§ **TASK OBJECTIVE**: Using the data below, return the stretch from the line that contains "right wrist: (111, 299)" through the line that contains "right ankle: (245, 264)", both included, exactly as it stands and nothing beyond it.

Stored entries:
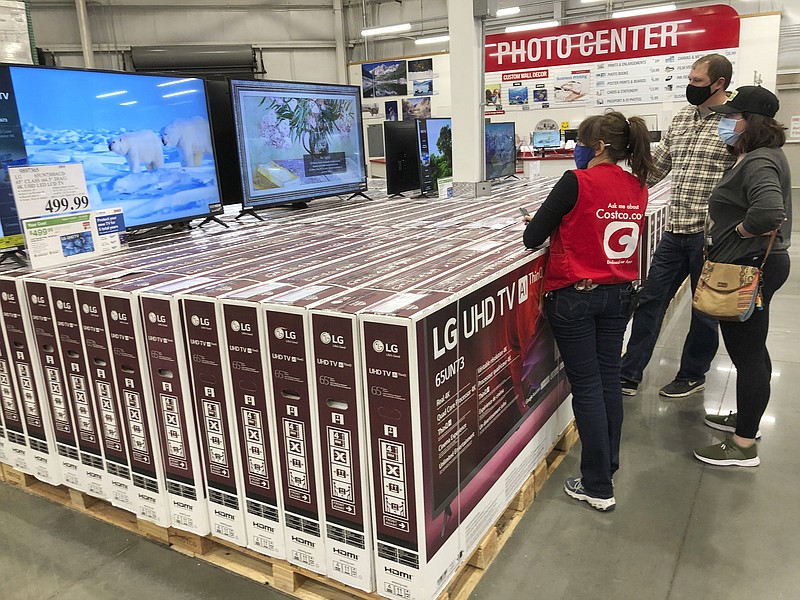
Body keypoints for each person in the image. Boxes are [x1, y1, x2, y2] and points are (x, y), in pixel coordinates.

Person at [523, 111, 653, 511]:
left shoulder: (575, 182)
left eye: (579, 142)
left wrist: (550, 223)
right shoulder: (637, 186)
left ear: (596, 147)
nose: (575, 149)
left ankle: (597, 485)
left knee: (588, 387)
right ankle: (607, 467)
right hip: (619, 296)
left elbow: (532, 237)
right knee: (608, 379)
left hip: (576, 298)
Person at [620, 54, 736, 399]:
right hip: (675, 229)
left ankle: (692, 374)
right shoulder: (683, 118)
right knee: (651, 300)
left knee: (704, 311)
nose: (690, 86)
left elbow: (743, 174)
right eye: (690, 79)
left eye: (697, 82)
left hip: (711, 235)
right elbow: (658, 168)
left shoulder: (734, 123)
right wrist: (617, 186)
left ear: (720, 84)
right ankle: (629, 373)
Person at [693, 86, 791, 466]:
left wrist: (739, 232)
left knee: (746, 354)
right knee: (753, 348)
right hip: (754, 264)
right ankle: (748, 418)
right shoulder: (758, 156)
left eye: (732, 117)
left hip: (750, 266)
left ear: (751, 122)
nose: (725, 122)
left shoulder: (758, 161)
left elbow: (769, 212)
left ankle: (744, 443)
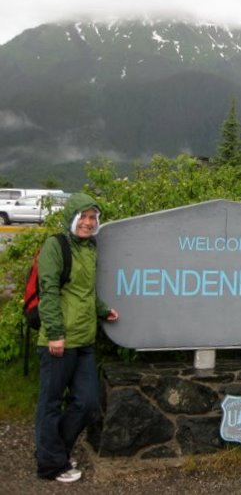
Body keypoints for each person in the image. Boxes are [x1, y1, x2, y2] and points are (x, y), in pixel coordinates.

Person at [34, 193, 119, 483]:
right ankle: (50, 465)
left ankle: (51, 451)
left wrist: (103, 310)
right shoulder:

==

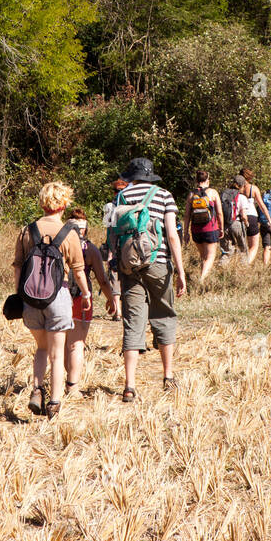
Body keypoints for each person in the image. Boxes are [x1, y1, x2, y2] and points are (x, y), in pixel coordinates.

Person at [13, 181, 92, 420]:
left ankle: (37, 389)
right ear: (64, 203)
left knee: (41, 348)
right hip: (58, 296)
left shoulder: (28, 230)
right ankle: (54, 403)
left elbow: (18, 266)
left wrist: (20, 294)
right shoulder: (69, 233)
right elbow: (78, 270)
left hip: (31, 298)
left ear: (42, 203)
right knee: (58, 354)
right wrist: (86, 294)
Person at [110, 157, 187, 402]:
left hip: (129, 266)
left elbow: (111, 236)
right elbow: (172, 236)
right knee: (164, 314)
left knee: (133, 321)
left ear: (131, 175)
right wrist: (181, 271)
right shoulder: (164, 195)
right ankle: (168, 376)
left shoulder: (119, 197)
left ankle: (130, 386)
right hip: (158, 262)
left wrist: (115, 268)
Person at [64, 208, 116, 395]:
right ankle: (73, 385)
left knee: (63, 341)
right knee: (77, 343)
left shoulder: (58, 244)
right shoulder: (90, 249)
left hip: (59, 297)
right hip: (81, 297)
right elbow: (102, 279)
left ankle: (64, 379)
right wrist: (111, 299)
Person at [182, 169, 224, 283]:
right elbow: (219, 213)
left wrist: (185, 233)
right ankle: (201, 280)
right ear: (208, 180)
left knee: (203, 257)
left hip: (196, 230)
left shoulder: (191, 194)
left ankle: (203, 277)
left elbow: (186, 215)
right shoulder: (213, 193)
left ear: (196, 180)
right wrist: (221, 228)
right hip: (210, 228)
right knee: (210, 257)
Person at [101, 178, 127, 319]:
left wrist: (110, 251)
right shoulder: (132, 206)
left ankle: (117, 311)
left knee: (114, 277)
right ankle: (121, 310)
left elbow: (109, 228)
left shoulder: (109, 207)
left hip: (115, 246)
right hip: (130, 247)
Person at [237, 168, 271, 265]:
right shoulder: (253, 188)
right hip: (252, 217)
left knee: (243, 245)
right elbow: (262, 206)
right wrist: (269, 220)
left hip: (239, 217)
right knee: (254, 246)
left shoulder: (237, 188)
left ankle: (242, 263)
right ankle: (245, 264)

§ **EXPECTED OUTPUT**:
right wrist: (111, 299)
Person at [182, 169, 224, 283]:
right elbow: (219, 213)
left wrist: (185, 233)
right ankle: (201, 280)
right ear: (208, 180)
left knee: (203, 257)
left hip: (196, 230)
left shoulder: (191, 194)
left ankle: (203, 277)
left elbow: (186, 215)
right shoulder: (213, 193)
left ear: (196, 180)
right wrist: (221, 228)
right hip: (210, 228)
right knee: (210, 257)
Person at [101, 178, 127, 319]:
left wrist: (110, 251)
right shoulder: (132, 206)
left ankle: (117, 311)
left knee: (114, 277)
right ankle: (121, 310)
left elbow: (109, 228)
left shoulder: (109, 207)
left hip: (115, 246)
right hip: (130, 247)
Person at [237, 168, 271, 265]:
right shoulder: (253, 188)
right hip: (252, 217)
left knee: (243, 245)
right elbow: (262, 206)
right wrist: (269, 220)
left hip: (239, 217)
right knee: (254, 246)
left shoulder: (237, 188)
left ankle: (242, 263)
right ankle: (245, 264)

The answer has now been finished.